US Launches Antitrust Probe Into Apple’s iTunes

Well, this was as inevitable as the tides rolling in. The New York Times is reporting that the US Department of Justice is investigating Apple’s tactics in the digital music market. The antitrust probe is still in an early phase, and is said to focus on “the dynamics of selling music online”.

The issue that seems to have triggered the investigation is the one where Apple is said to have pressured record labels into not making any deals with Amazon’s online music store. Amazon asked record labels to allow them to sell some material a day ahead of general availability, and in turn, Amazon would promote these songs on its website in what it called “MP3 Daily Deals”.
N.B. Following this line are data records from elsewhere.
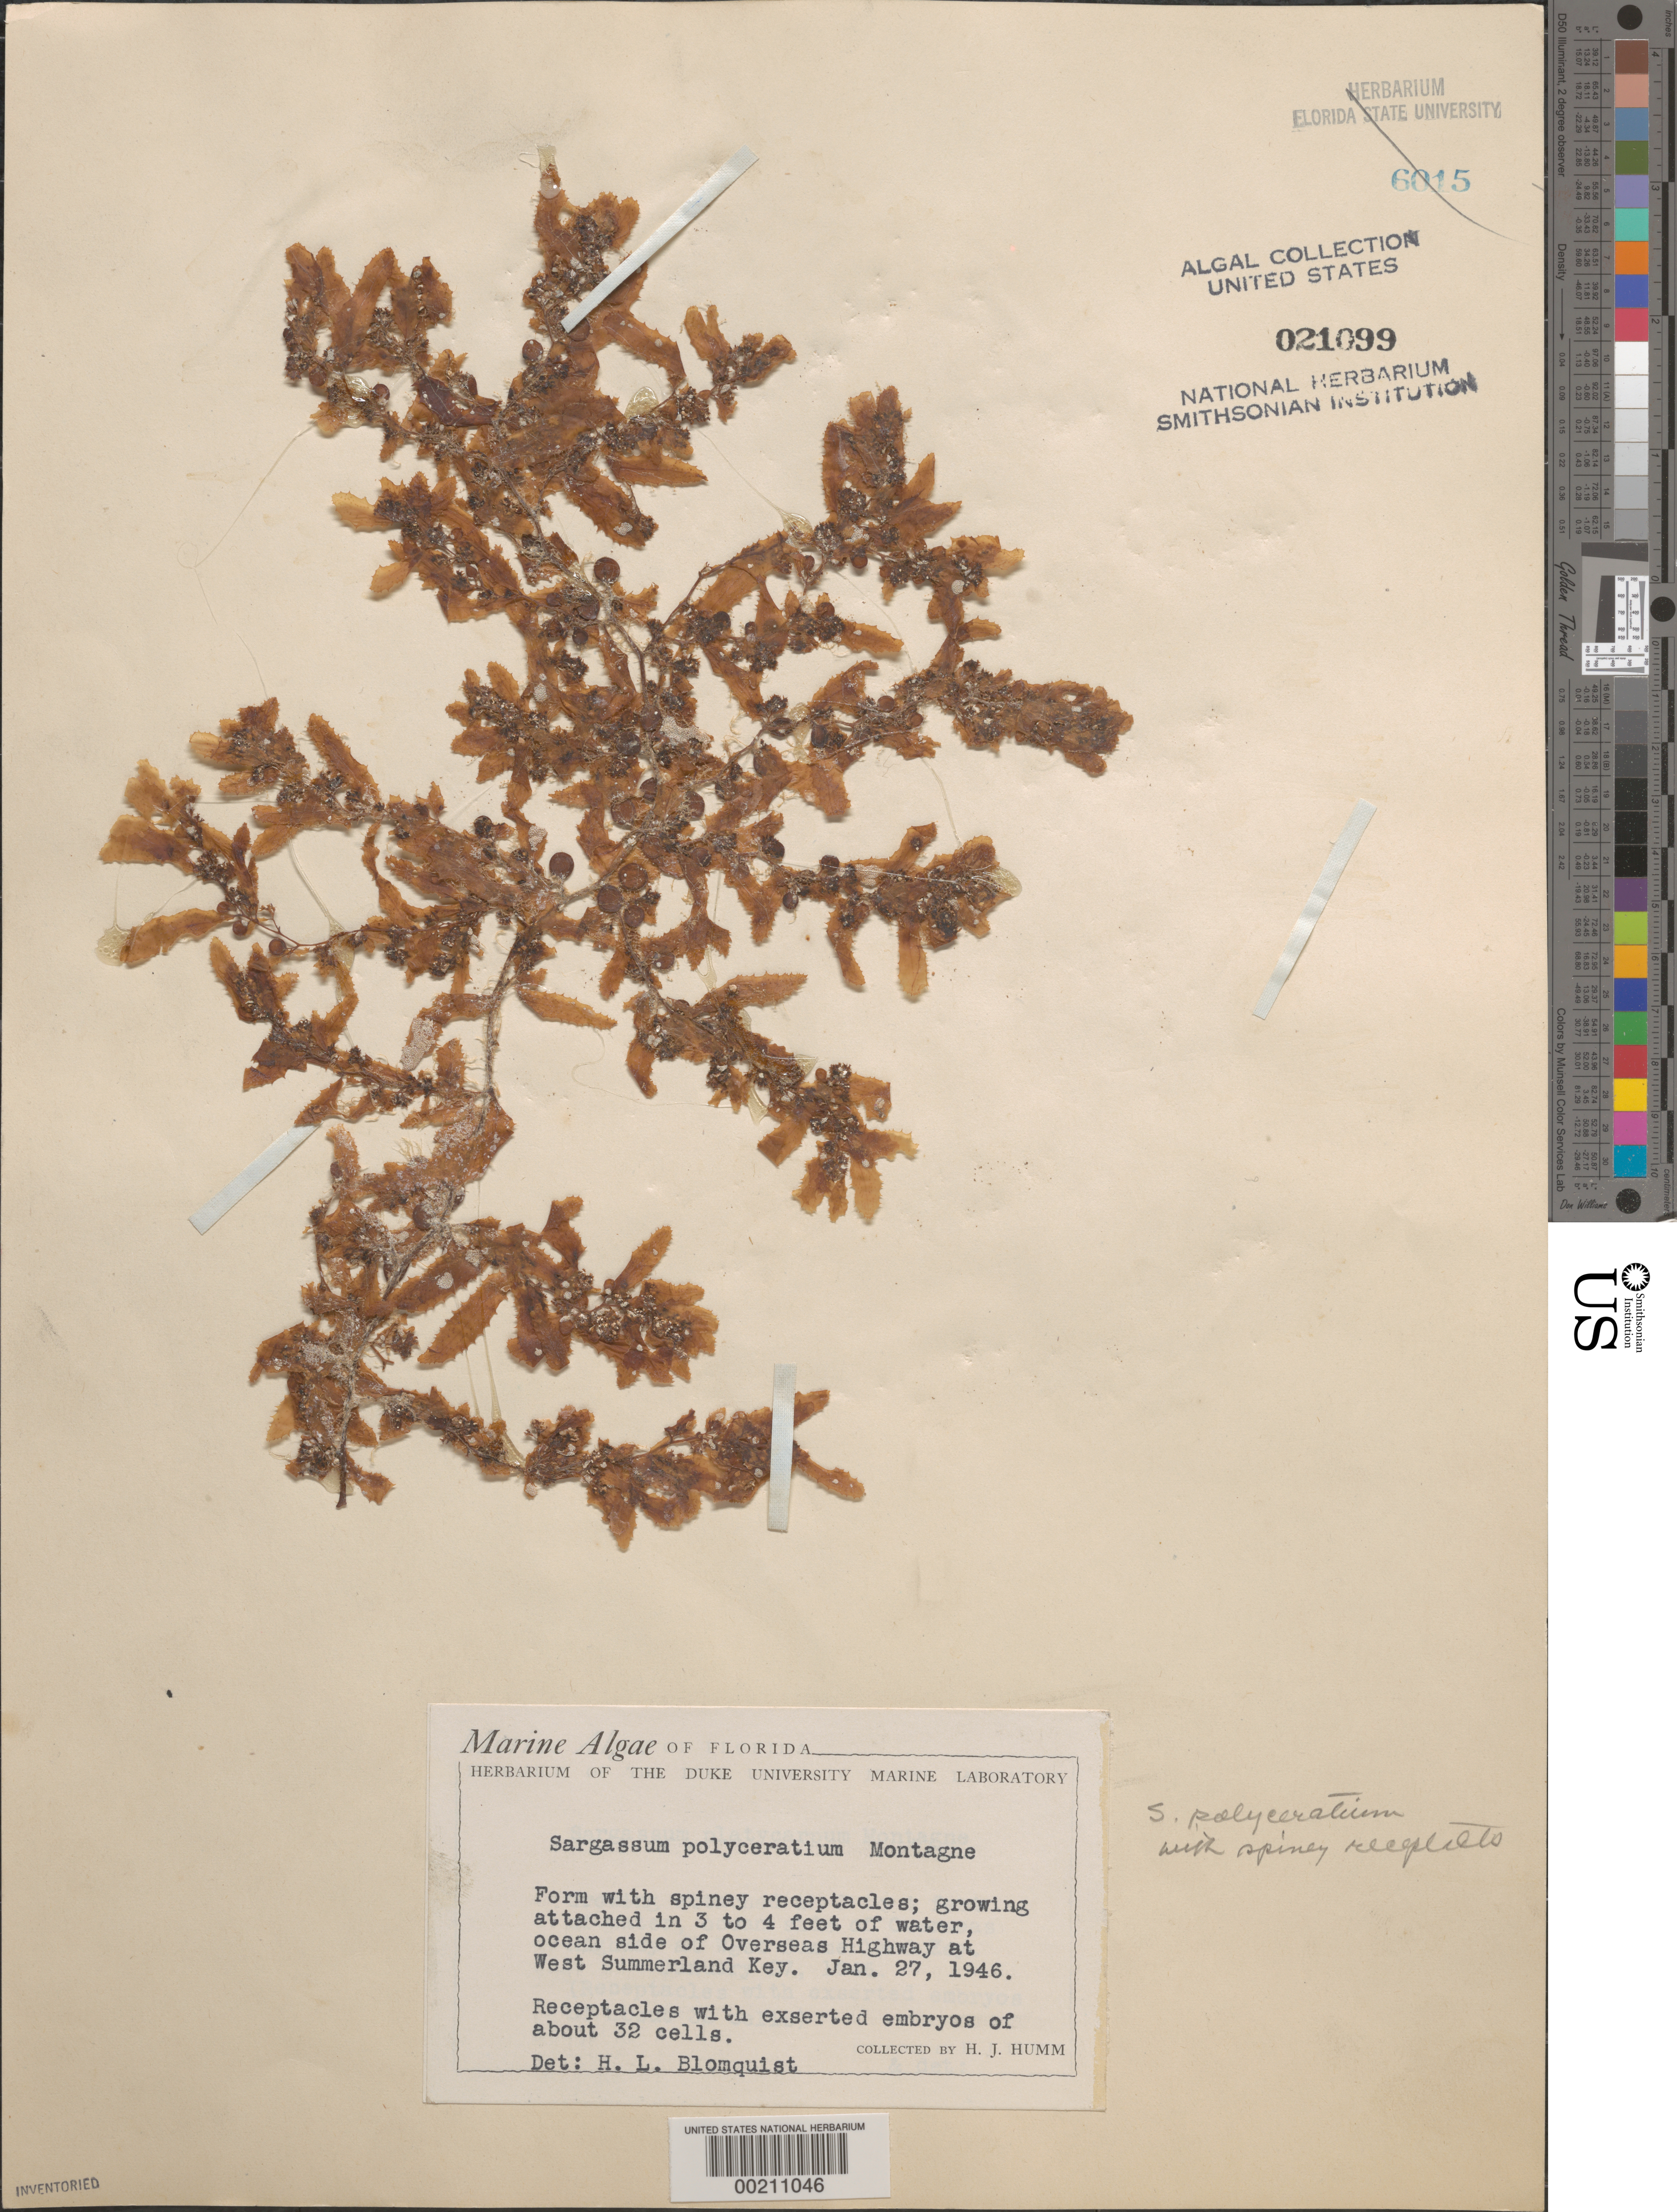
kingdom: Chromista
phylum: Ochrophyta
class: Phaeophyceae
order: Fucales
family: Sargassaceae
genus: Sargassum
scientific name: Sargassum polyceratium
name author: Mont.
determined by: Blomquist, H. L.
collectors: H. J. Humm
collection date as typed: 27 Jan 1946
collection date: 1946-01-27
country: United States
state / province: Florida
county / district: Monroe County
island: West Summerland Key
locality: Overseas Highway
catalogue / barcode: US 21099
Apple wasn’t particularly happy about this. Representatives of Apple’s iTunes Music Store asked record labels not to participate in Amazon’s marketing scheme, or else Apple would cease marketing those songs in the iTunes Music Store.

This would all be innocent corporate competition, were it not for the fact that Apple has a monopoly in digital music sales in the United States, which means they have to play by different rules – similar to Microsoft with Office and Windows. The NPD Group states that the iTunes Music Store has a market share of 69%, with Amazon’s shop being a distant second with a mere 8% market share. If you look at music sales overall (including the right kind of sales, i.e., CDs), iTunes’ share is 26.7%.

“Certainly if the Justice Department is getting involved, it raises the possibility of potential serious problems down the road for Apple,” Daniel L. Brown, an antitrust lawyer at Sheppard Mullin Richter & Hampton, told The New York Times, “Without knowing what acts or practices they are targeting, it’s difficult to say exactly how big a problem this is, but it’s probably something Apple is already concerned about.”

A comment over at AppleInsider really nailed how I feel about this one. “Apple simply has to live with the fact that bigness – and they are now humongous in many segments – brings with it scrutiny that we (as Apple consumers and shareholders) are not used to. Indeed, scrutiny that Apple is not used to,” writes AI reader anantksundaram, “The company has to learn to live with it, and watch its every step, its every action, its every statement. It has to start second-guessing itself constantly. That is the new reality.”

Just as in the Google WiFi collecting case we discussed last weekend, there is no harm in keeping close tabs on large companies like Apple and Google. Intended or no, actions by companies of this size can do serious damage to the marketplace (and thus, consumers), and in the end, consumers’ interests should always be placed above those of companies.